What to produce: Continue the Lean code diff on ordinal approximants of fixed points from the point where it stops.

START Excerpt

[Merged by Bors] - feat: Ordinal Approximants of the least/greatest fixed point in a complete lattice

Mathlib.lean

@@ -2981,6 +2981,7 @@ import Mathlib.NumberTheory.Zsqrtd.QuadraticReciprocity
 import Mathlib.NumberTheory.Zsqrtd.ToReal
 import Mathlib.Order.Antichain
 import Mathlib.Order.Antisymmetrization
+import Mathlib.Order.ApproximantsFixedPoints
 import Mathlib.Order.Atoms
 import Mathlib.Order.Atoms.Finite
 import Mathlib.Order.Basic

Mathlib/Logic/Function/Basic.lean

@@ -107,6 +107,9 @@ theorem Injective.ne_iff' (hf : Injective f) {x y : α} {z : β} (h : f y = z) :
   h ▸ hf.ne_iff
 #align function.injective.ne_iff' Function.Injective.ne_iff'
 
+theorem not_injective_iff : ¬ Injective f ↔ ∃ a b, f a = f b ∧ a ≠ b := by
+  simp only [Injective, not_forall, exists_prop]
+
 /-- If the co-domain `β` of an injective function `f : α → β` has decidable equality, then
 the domain `α` also has decidable equality. -/
 protected def Injective.decidableEq [DecidableEq β] (I : Injective f) : DecidableEq α :=

Mathlib/Order/ApproximantsFixedPoints.lean

@@ -0,0 +1,235 @@
+/-
+Copyright (c) 2024 Ira Fesefeldt. All rights reserved.
+Released under Apache 2.0 license as described in the file LICENSE.
+Authors: Ira Fesefeldt
+-/
+import Mathlib.Order.FixedPoints
+import Mathlib.Logic.Function.Basic
+import Mathlib.SetTheory.Ordinal.Basic
+import Mathlib.SetTheory.Cardinal.Basic
+import Mathlib.SetTheory.Ordinal.Arithmetic
+
+
+/-!

END Excerpt
START Given information

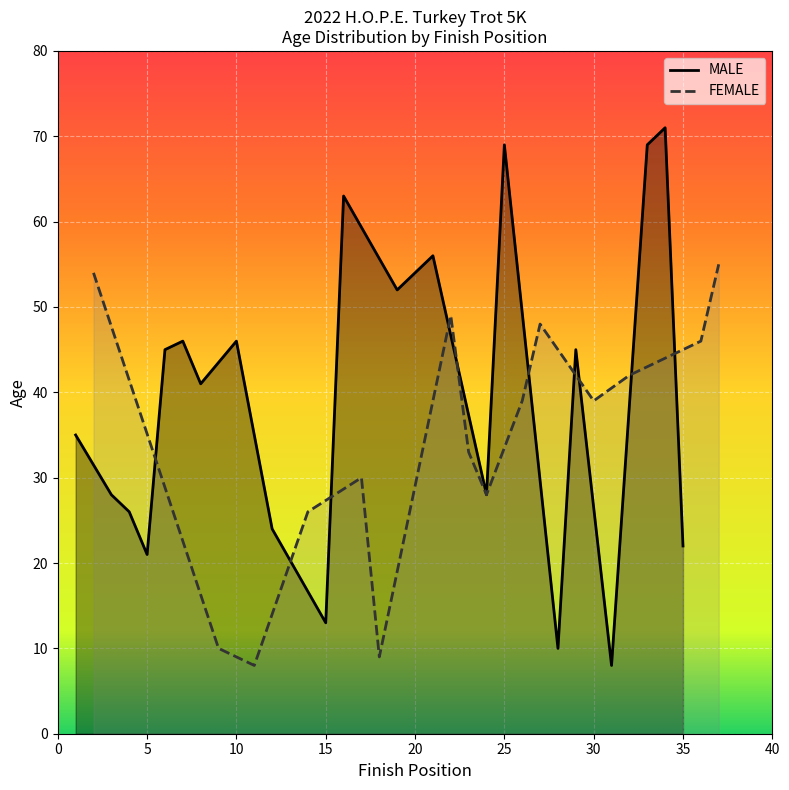

What is the lowest value of the FEMALE series?

8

END Given information

Answer space:
+# Ordinal Approximants for the Fixed points on complete lattices
+
+This file sets up the ordinal approximation theory of fixed points
+of a monotone function in a complete lattice [Cousot1979].
+The proof follows loosely the one from [Echenique2005].
+
+However, the proof given here is not constructive as we use the non-constructive axiomatization of
+ordinals from mathlib. It still allows an approximation scheme indexed over the ordinals.
+
+## Main definitions
+
+* `OrdinalApprox.lfpApprox`: The ordinal approximation of
+  the least fixed point of a bundled monotone function.
+* `OrdinalApprox.gfpApprox`: The ordinal approximation of
+  the greatest fixed point of a bundled monotone function.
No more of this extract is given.